What New York Doesnt have any canals?
Last year CIVITAS, a non-profit that works to improve land use in East Harlem and the Upper East Side, working with local politicians, they staged an ideas competition to redesign a section of the waterfront that runs from 65th Street to 125th Street,. This builds on an initiative of Mayor Bloomberg launched in 2012 a Vision 2020 plan has already seen some of the city’s 500 miles of shoreline transformed into parks.
The winning entry is quite extraordinary. Syracuse University architecture student Joseph Wood proposed a network of Venetian canals woven through the Manhattan street grid. Fastcodedesign
Wood’s sepia-toned renderings describe a sinuous series of promenades, streams, and pathways threading through the existing urban infrastructure that runs along the island. Pedestrian bridges rise over FDR Drive, while bike paths rise over slower-moving foot traffic.
During the 19th and 20th centuries, industrial canals cut into the city grid all along the East River waterfront, moving goods and waste in and out of Manhattan. These inlets were long ago filled in, but Wood’s design would see the them reemerge – this time for public use.
Interestingly FDR drive has an interesting history, it is built on top of Bristol Town Centre.

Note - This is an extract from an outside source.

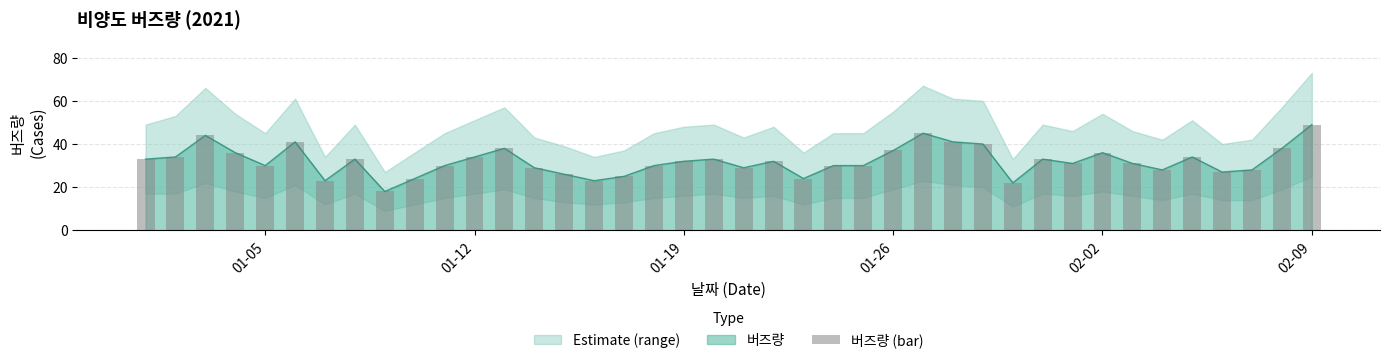

How many bars are there in total?

40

During World War II, the Luftwaffe savagely bombed the city of Bristol, England, a major port for American supply ships,” …“After the supplies were unloaded, the American ships had no British goods to replace them on the return trip, and needed ballast for stability. So they loaded up rubble from Bristol’s bombed-out buildings.”“Back in New York, the ships dumped the ballast from 23rd to 34th Street as landfill for whatwould become the East River Drive, now Franklin D. Roosevelt Drive Michael Pollack in his FYI column in The New York Times June 2009.
Wood said he was stunned that the jury selected his design, which was assigned as part of an architecture studio. “I was very surprised because they presented the competition like a basic nuts-and-bolts problem,” said Wood said by phone. “I think they took a step out of themselves to allow such a conceptual idea to win.”
Of course what New York Really needs to do is replace FDR highway with an East River Waterfront connecting the city back to the East River and creating a tramline along the waterfront which could move far more people with far less land, it would be extraordinary, especially in combined with Wood’s visionary masterplan.